_DATASET ENTRIES_
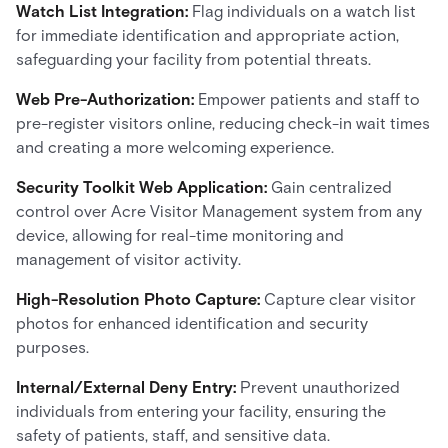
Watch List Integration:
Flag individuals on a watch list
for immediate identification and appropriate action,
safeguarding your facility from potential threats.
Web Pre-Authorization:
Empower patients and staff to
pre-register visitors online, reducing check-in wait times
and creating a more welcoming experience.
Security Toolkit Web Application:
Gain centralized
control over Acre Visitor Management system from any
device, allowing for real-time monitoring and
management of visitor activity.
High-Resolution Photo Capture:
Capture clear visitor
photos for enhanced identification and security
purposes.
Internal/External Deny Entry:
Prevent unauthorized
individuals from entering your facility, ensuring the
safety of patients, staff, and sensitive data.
* * *
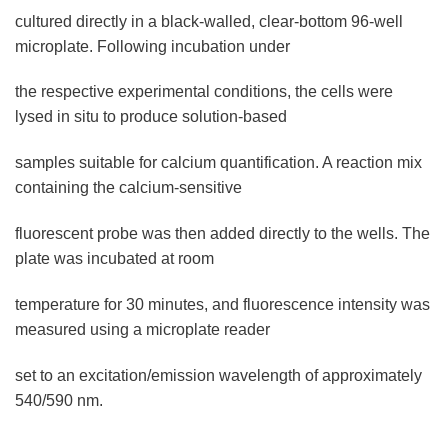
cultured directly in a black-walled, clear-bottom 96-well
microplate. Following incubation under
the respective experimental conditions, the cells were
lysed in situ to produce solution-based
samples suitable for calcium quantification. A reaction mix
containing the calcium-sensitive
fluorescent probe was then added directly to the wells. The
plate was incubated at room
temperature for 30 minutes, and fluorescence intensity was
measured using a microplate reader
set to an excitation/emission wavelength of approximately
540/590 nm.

_TRY IT_
From the listing above, output exactly the run of lines that starts with the line containing "device, allowing for real-time monitoring and" and ends with the line containing "Prevent unauthorized".

_REPLY_
device, allowing for real-time monitoring and
management of visitor activity.
High-Resolution Photo Capture:
Capture clear visitor
photos for enhanced identification and security
purposes.
Internal/External Deny Entry:
Prevent unauthorized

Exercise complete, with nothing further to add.